物を落としたり失くしたりは、私に似てしまった。もっと言えば、私の父親から来ているものだと言える。父は、結構大事な物を失くしたり落としたりしては、母に呆れられていた。これが私にも言える。私は大事な物も時には失くすが父親よりは少ないと勝手に自負している。ただ、内容はマシと思っていても頻度が半端じゃない。ここにも何度か書いたことがあるかもしれないが、帽子や傘の忘れ物は相当な量である。どこで忘れたかも忘れる。大人になっても時々、立ちあがって数歩で、周りの人に「お忘れじゃないですか?」とか声をかけてもらい、助かっていることも多々ある。学校でも文房具をしょっちゅう落として、何度も何度も拾う自分のことがいやになっていた。息子もしょっちゅう落としている。息子は気づかないことも多いので、周りに色々言われてしまっているが、少しずつ気づき始めてはいる。ただ色々言われる息子が可哀相にもなる。

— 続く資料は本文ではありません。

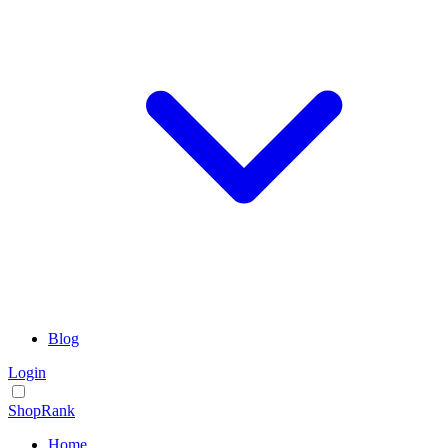
Blog
Login
ShopRank
Home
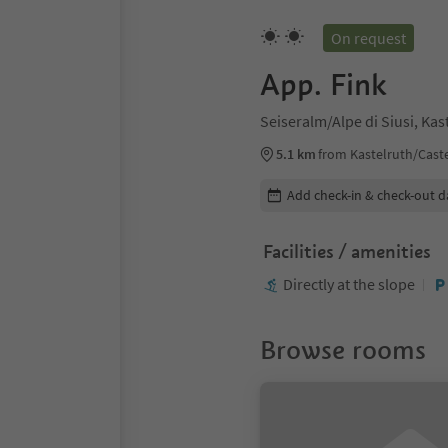
On request
App. Fink
Seiseralm/Alpe di Siusi, Ka
5.1 km
from Kastelruth/Caste
Edit booking details
Add check-in & check-out d
Facilities / amenities
Directly at the slope
Browse rooms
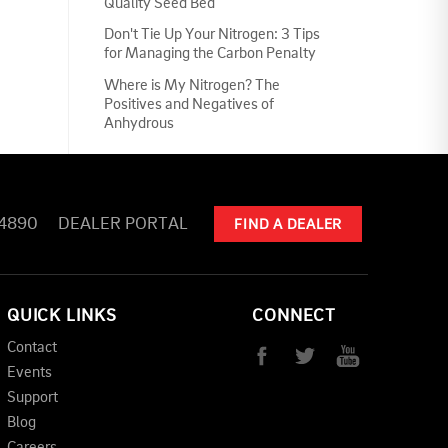
Quality Seed Bed
Don't Tie Up Your Nitrogen: 3 Tips
for Managing the Carbon Penalty
Where is My Nitrogen? The
Positives and Negatives of
Anhydrous
-4890
DEALER PORTAL
FIND A DEALER
QUICK LINKS
CONNECT
Contact
Events
Support
Blog
Careers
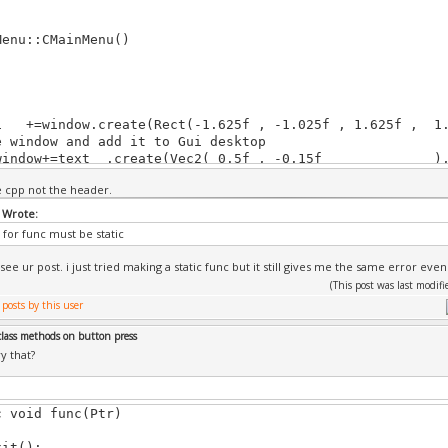
Menu::CMainMenu()
=window.create(Rect(-1.625f , -1.025f , 1.625f , 1.1
e window and add it to Gui desktop
ndow+=text .create(Vec2( 0.5f , -0.15f 
e text and add it to 'window', coordinates are relative
he cpp not the header.
corner)
w+=arcadeButton.create(Rect( 1.2f, -0.53f, 2.0f, -0.
 Wrote:
n and add it to 'window', coordinates are relative to pa
for func must be static
r)
w+=versusButton.create(Rect( 1.2f, -1.03f, 2.0f, -0.
 see ur post. i just tried making a static func but it still gives me the same error even
w+=exitButton.create(Rect( 1.2f, -1.53f, 2.0f, -1.3f)
(This post was last modi
eButton.image=Images("../Tutorials/Pics/arcade.gfx")
sButton.image=Images("../Tutorials/Pics/versus.gfx")
class methods on button press
utton.image=Images("../Tutorials/Pics/exit.gfx");
y that?
tyle_window.image_back =Images("../Tutorials/Pics/mai
tyle_window.back_color =WHITE;
c void func(Ptr)
tyle_window.border_width=0.01f;
t();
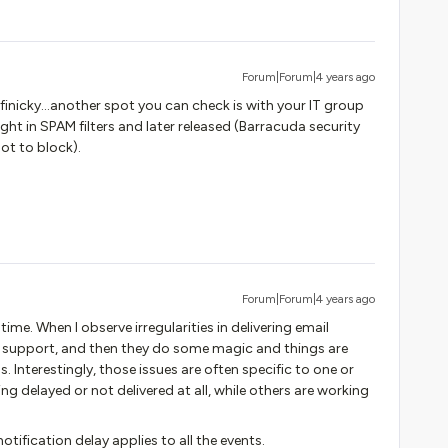
Forum|Forum|4 years ago
finicky…another spot you can check is with your IT group
ht in SPAM filters and later released (Barracuda security
ot to block).
Forum|Forum|4 years ago
ime. When I observe irregularities in delivering email
to support, and then they do some magic and things are
 Interestingly, those issues are often specific to one or
ng delayed or not delivered at all, while others are working
otification delay applies to all the events.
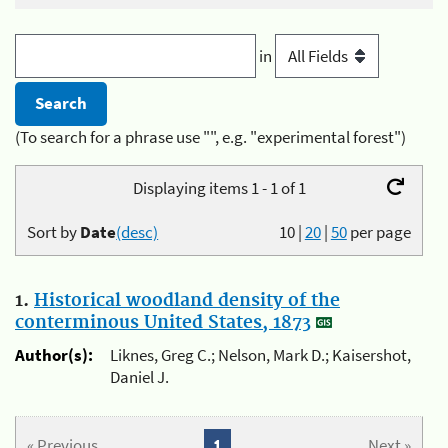
in
(To search for a phrase use "", e.g. "experimental forest")
Displaying items 1 - 1 of 1
Sort by
Date
(desc)
10
|
20
|
50
per page
1.
Historical woodland density of the
conterminous United States, 1873
Author(s):
Liknes, Greg C.; Nelson, Mark D.; Kaisershot,
Daniel J.
« Previous
1
Next »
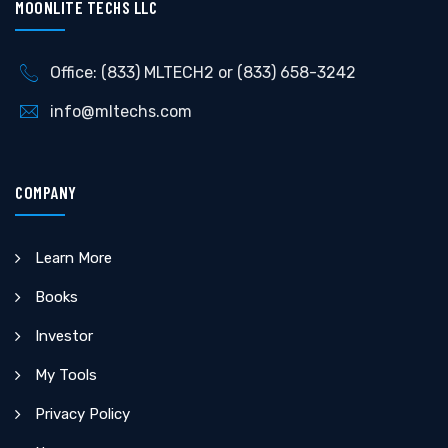
MOONLITE TECHS LLC
Office: (833) MLTECH2 or (833) 658-3242
info@mltechs.com
COMPANY
Learn More
Books
Investor
My Tools
Privacy Policy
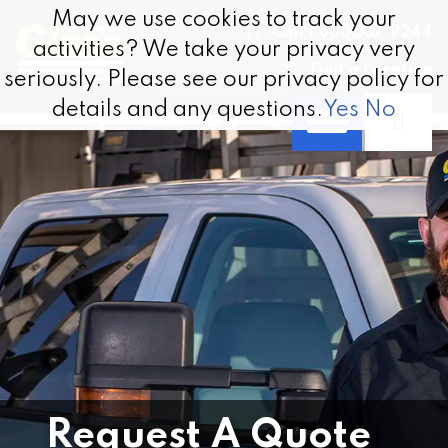
Skip to content
May we use cookies to track your
May we use cookies to track your
Call 1.800.337.9244
activities? We take your privacy very
activities? We take your privacy very
Find a Location
seriously. Please see our privacy policy for
seriously. Please see our privacy policy for
details and any questions.
details and any questions.
Yes
Yes
No
No
Request A Quote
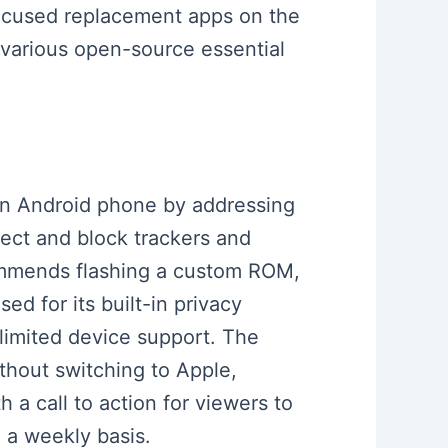
focused replacement apps on the
 various open-source essential
 an Android phone by addressing
ect and block trackers and
ecommends flashing a custom ROM,
d for its built-in privacy
limited device support. The
thout switching to Apple,
a call to action for viewers to
 a weekly basis.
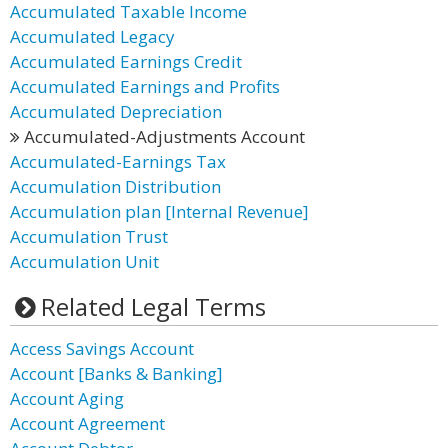
Accumulated Taxable Income
Accumulated Legacy
Accumulated Earnings Credit
Accumulated Earnings and Profits
Accumulated Depreciation
Accumulated-Adjustments Account
Accumulated-Earnings Tax
Accumulation Distribution
Accumulation plan [Internal Revenue]
Accumulation Trust
Accumulation Unit
Related Legal Terms
Access Savings Account
Account [Banks & Banking]
Account Aging
Account Agreement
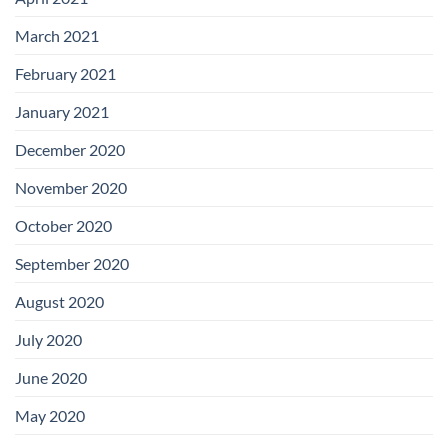
March 2021
February 2021
January 2021
December 2020
November 2020
October 2020
September 2020
August 2020
July 2020
June 2020
May 2020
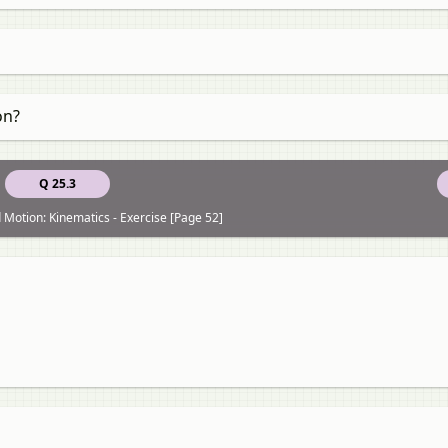
on?
Q 25.3
 Motion: Kinematics - Exercise [Page 52]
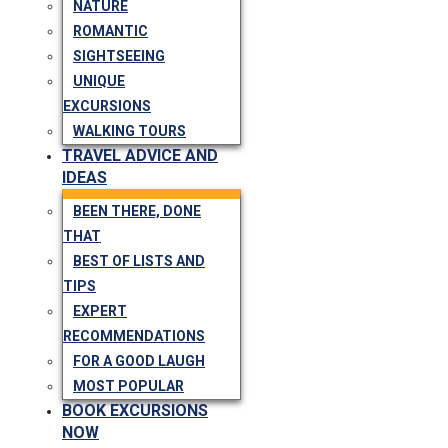
NATURE
ROMANTIC
SIGHTSEEING
UNIQUE
EXCURSIONS
WALKING TOURS
TRAVEL ADVICE AND
IDEAS
BEEN THERE, DONE
THAT
BEST OF LISTS AND
TIPS
EXPERT
RECOMMENDATIONS
FOR A GOOD LAUGH
MOST POPULAR
BOOK EXCURSIONS
NOW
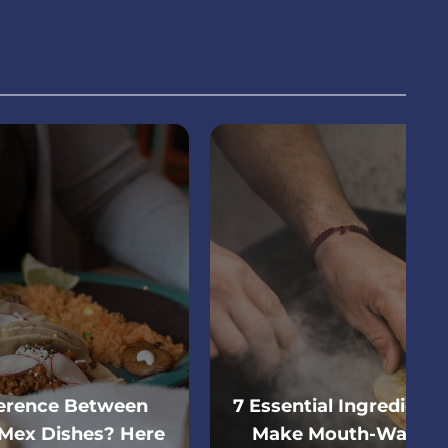
ference Between
7 Essential Ingredient
Mex Dishes? Here
Make Mouth-Wateri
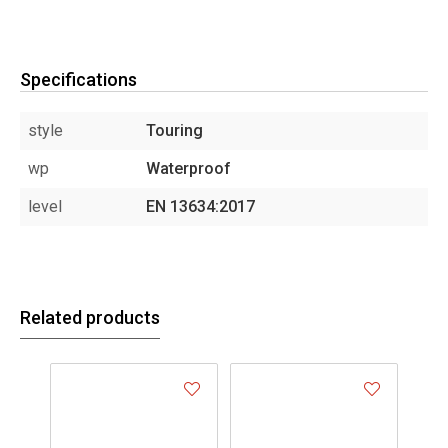
Specifications
style
Touring
wp
Waterproof
level
EN 13634:2017
Related products
- 2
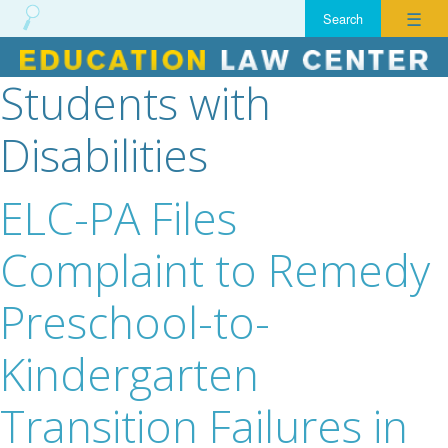
☰
Students with
Skip
to
Disabilities
content
ELC-PA Files
Complaint to Remedy
Preschool-to-
Kindergarten
Transition Failures in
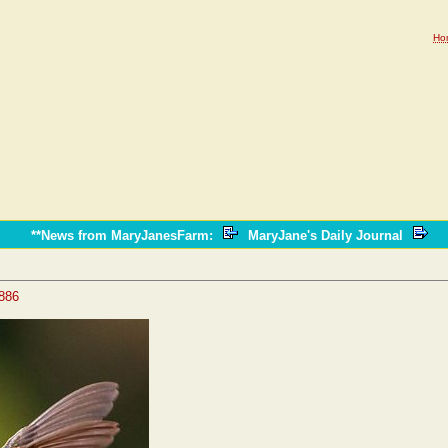
Ho
**News from MaryJanesFarm
:
MaryJane's Daily Journal
4886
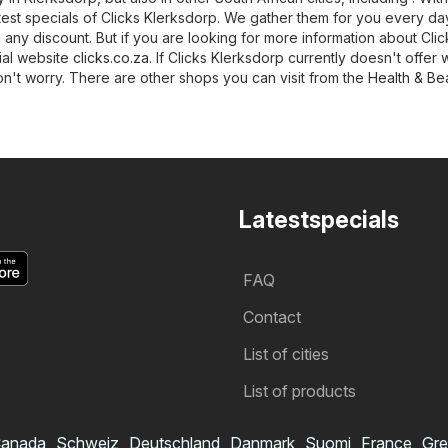
latest specials of Clicks Klerksdorp. We gather them for you every da
 any discount. But if you are looking for more information about Clic
cial website
clicks.co.za
. If Clicks Klerksdorp currently doesn't offer 
on't worry. There are other shops you can visit from the
Health & Be
Latestspecials
FAQ
Contact
List of cities
List of products
anada
Schweiz
Deutschland
Danmark
Suomi
France
Gre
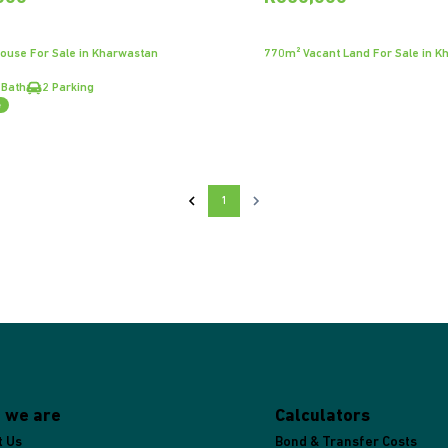
ouse For Sale in Kharwastan
770m² Vacant Land For Sale in K
 Bath
2 Parking
e
1
 we are
Calculators
t Us
Bond & Transfer Costs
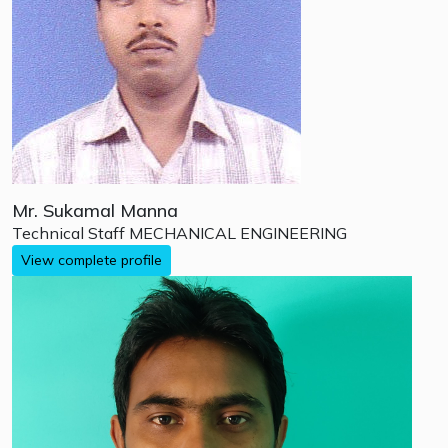
Mr. Sukamal Manna
Technical Staff
MECHANICAL ENGINEERING
View complete profile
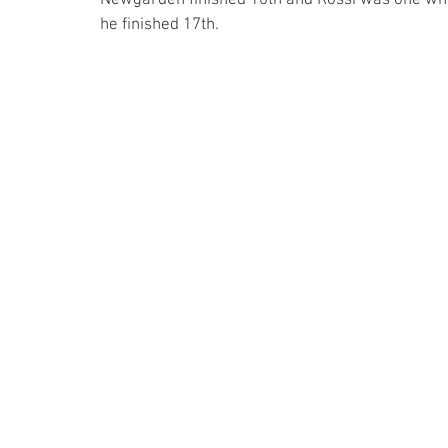
he finished 17th.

 他に、息子は、赤ん坊のころから喜怒哀楽が激しく、外では無意識に緊張をためて帰ってくるタイプで、とにかく外では真面目、四角四面に物事を考えて融通がきかないタイプだったので、なるべく情緒の安定や「良い」加減を身につけてほしいと、あまりうるさく言わないようにしていた。どもりもあったし。とにかくストレスを解放して自分の気持ちを言葉にし表現できるようにすることが、息子の成長のテーマであった。私自身、そういう子供に育ってほしいという願望もあった。自分を表現できる子。自分の意見を言える子。自分の頭で物事を考えて、人と違っても冷静に自分の意見を持っている子。周りに左右されない子。ただ、それが強調され過ぎたのか、日本の公立小学校の現場ではなかなかそれが認められないことが多く、これで良かったのかとわが身を振り返ることが多い。見ていて辛くなることも。ただ、その生真面目さは元来あったものとも言えて、そこは夫に似たと思う。生真面目なくせに、私に似てフザけているところもあり、まあ本人の中ではそうやってバランスを取っているのではないだろうか。
 と勝手に考えている。
 性格については、今後の環境の変化や出会いもあって、息子に影響してくることだろう。気質的にはこれまで書いた通りである。陽気なのは誰に似たのか。息子の性格の得なところである。気持ちの切り替えも早い。ただ早いからと言って忘れているわけではないことも、親としては心にとめておかなければと思っている。過去の話をほじくり出さなくても良いが、何かもめた時、お互い納得がいかないことがあった時、その後楽しそうに過ごしていても「あの話だけど」と言うと、自分の意見を言ってくれる。こちらの意見に耳を傾ける。そうした時は、やっぱり話して良かったと思う。話し合いが終わると、息子は嬉しそうな顔をする。幼い頃は、話し合いが終わると、よく「わかった、ありがとう。」と抱きついてきたものだった。今はさすがにそこまではないが、まだ色々話してくれている。これもそのうちなくなるのかなと思うとちょっと寂しいなあ。